Groaning internally, I thought to myself, “Oh no – he is another one of those fanatics.” Dennis called me every few weeks to ask questions about the product they had just purchased. I did not have my commission check yet so I reluctantly went back to their home to answer their questions, more interested in closing the deal than any other further discussions about God. After arriving at their home, though, Dennis and Joyce witnessed to me.
This went on for a couple of months, being called to their home to answer policy questions – and the discussion turned to Jesus and the Bible. Dennis and Joyce were listening to the Lord as He told them to pursue me. They showed me picture books of Israel, videos, and even took me to one of their meetings, all in an effort to convince me that Jesus is the Jewish Messiah. I just wanted them to follow through with their purchase. On the other hand, they only wanted to be obedient to the Lord.
It was during this time period that I met a woman who took me to a home group. They sang the most beautiful, wonderful songs there. Only it was not a sing-a-long. It was worship. One song especially caught my attention: the words invited the Holy Spirit to come.

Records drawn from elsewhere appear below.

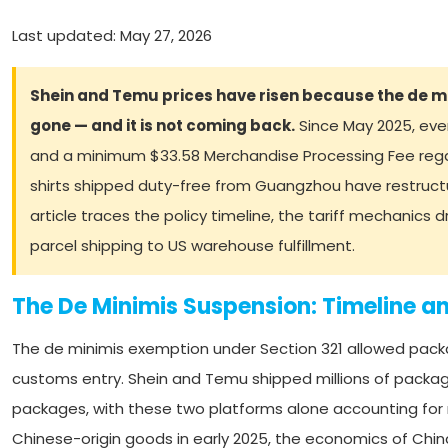
Last updated: May 27, 2026
Shein and Temu prices have risen because the de 
gone — and it is not coming back.
Since May 2025, eve
and a minimum $33.58 Merchandise Processing Fee regard
shirts shipped duty-free from Guangzhou have restruct
article traces the policy timeline, the tariff mechanics 
parcel shipping to US warehouse fulfillment.
The De Minimis Suspension: Timeline a
The de minimis exemption under Section 321 allowed packa
customs entry. Shein and Temu shipped millions of packag
packages, with these two platforms alone accounting for
Chinese-origin goods in early 2025, the economics of Chi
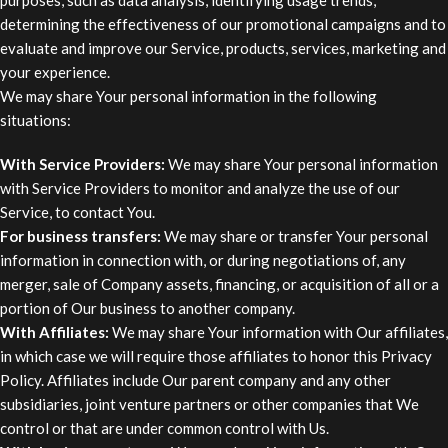
determining the effectiveness of our promotional campaigns and to
evaluate and improve our Service, products, services, marketing and
your experience.
We may share Your personal information in the following
situations:
With Service Providers:
We may share Your personal information
with Service Providers to monitor and analyze the use of our
Service, to contact You.
For business transfers:
We may share or transfer Your personal
information in connection with, or during negotiations of, any
merger, sale of Company assets, financing, or acquisition of all or a
portion of Our business to another company.
With Affiliates:
We may share Your information with Our affiliates,
in which case we will require those affiliates to honor this Privacy
Policy. Affiliates include Our parent company and any other
subsidiaries, joint venture partners or other companies that We
control or that are under common control with Us.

I returned two weeks later only to hear the same beautiful, compelling songs. When worship ended, I asked, “What is this Holy Spirit you people keep singing about?” The woman who owned the home answered me from across the living room. But the strangest thing happened. I watched her lips move. I heard the English words coming from her mouth speaking discernable sentences. She continued for several minutes. But I could not understand a thing she was saying – could not comprehend anything. It was as if something prevented me from understanding a single word.
Have you ever read that the Jews request a sign (1 Corinthians 1: 22)? While I could understand none of what she said, an unusual sensation overtook me and I knew something supernatural was happening to me. The sign my stubborn Jewish heart demanded and received was this: the Holy Spirit entered me and flooded me with His peaceful presence. I had asked for a definition of the Holy Spirit, and unable to hear her explanation, the Lord made sure the Holy Spirit met me right then and there. I was immediately introduced to the One they were singing about, the Holy Spirit. He was in me. And I was not even saved yet!
It had been thirteen years since my college roommate first told me about Jesus. It was eleven years since I had seen him. God, in His providence, kept putting more Christians in my path. Throughout all those years people kept telling me about a personal relationship with Jesus. All the reasoning in the world did not change my mind. But when the Holy Spirit came into me, I immediately began to realize God’s power as a result of His manifest presence.
However, my mind was like concrete – mixed up and well set. It took three more months of going to the home group and attending a church, before my deeply embedded traditions were overcome, and my heart completely melted. I accepted Jesus as my Savior in January of 1986. And after learning to submit more and more to Him as the years pass, I am living the best years of my life.